Stage Fright
Forced into doing a school play where I play second to the teacher’s “Sarah.” I’m meant to be the leading lady with one song where I lament about work before catching the eye of the lead, played by B. We’re late and instead of rehearsing the teacher decides to run through once with a paying audience. Outside the cafeteria, I put on my makeup and start going over the song but as it comes time to walk in I can’t remember enough of the words and back out. Flustered, I explain how I can’t bring myself to ruin the show further and the teacher steps in herself. Green screen effects are filmed on set and people grumble about it. One woman points out how the teacher’s topless in one scene (she’s drifting across the screen, acting as if she’s underwater) and another surrounded by kids squawks back at her that of all the things in the play, that’s what she’s upset about? They get into an argument about how mothers shouldn’t be ashamed of their bodies and I slump back in my chair.

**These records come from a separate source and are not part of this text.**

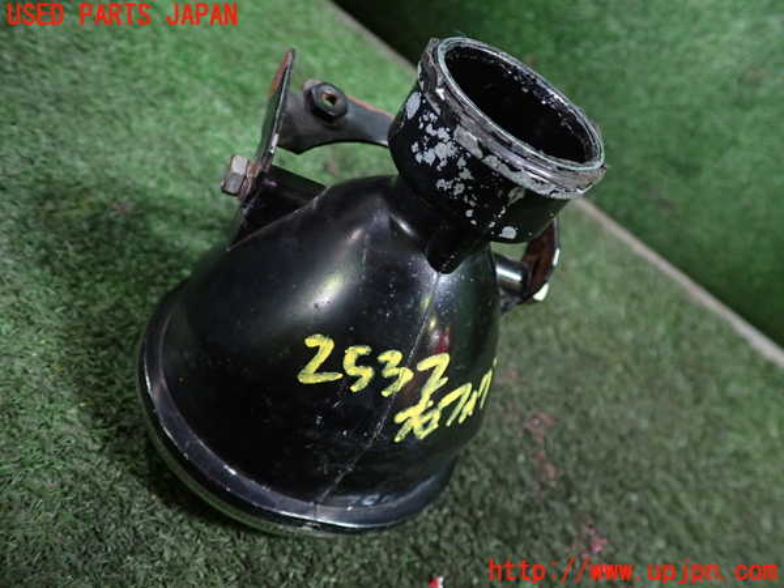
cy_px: 294
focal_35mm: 30
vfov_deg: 46.8
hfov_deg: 60.0
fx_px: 679
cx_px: 392
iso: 400
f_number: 2.3
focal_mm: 5.4
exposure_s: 1/30
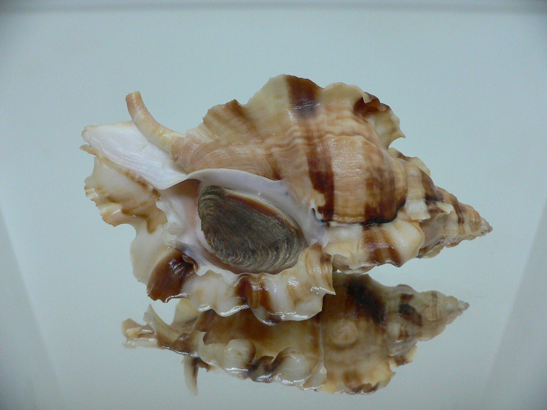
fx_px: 553
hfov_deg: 52.6
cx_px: 274
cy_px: 205
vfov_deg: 40.7
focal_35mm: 35
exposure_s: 1/50
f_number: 2.8
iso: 200
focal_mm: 4.6
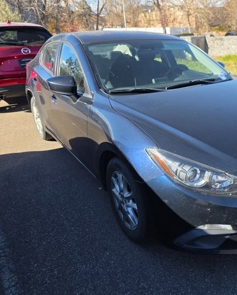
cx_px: 183
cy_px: 145
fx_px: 272
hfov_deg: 45.2
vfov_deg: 57.1
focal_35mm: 31
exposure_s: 1/2476
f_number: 1.7
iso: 80
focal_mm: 6.3
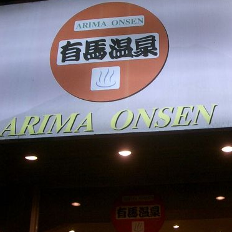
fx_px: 409
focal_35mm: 54
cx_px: 162
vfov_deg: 31.6
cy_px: 129
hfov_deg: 31.3
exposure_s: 1/80
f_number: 2.6
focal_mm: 5.8
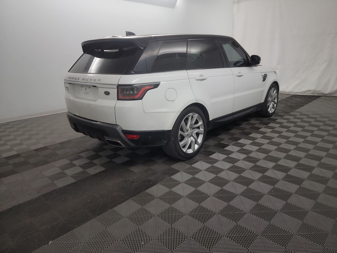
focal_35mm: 24
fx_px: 234
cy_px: 126
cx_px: 168
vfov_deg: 56.8
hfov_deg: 71.6
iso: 925
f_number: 1.8
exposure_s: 1/14
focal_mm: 6.7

I’m at a table with a bunch of rednecks who blame me for the play falling apart. They’re all in plaid and chewing snuff. One of them admits I would have been a better fit for the part. I hand the script over to the only one holding his tongue, who tells me he’s going to draw up an outline minus the songs so we can keep everything organized. Leaving, I pass him sitting at a typewriter and he hands me what he’s got so far. I walk up behind B. who’s carrying his dog Maggie, used during a green screen scene, only now her flowy red hair is cropped and white. She appears frozen in flight. He stops to chat with a woman and an old man missing his legs sitting in a small tub of sand on a bench. I stop and smile and they agree I should’ve been in the play. A large dried out insect — a bee or a fly — whines beside them and flexes its wings. They laugh, but everyone else flees and mutters how “that thing’s going to kill somebody.” We board a bus to leave, and I relax a little knowing the play wasn’t a disaster because of me.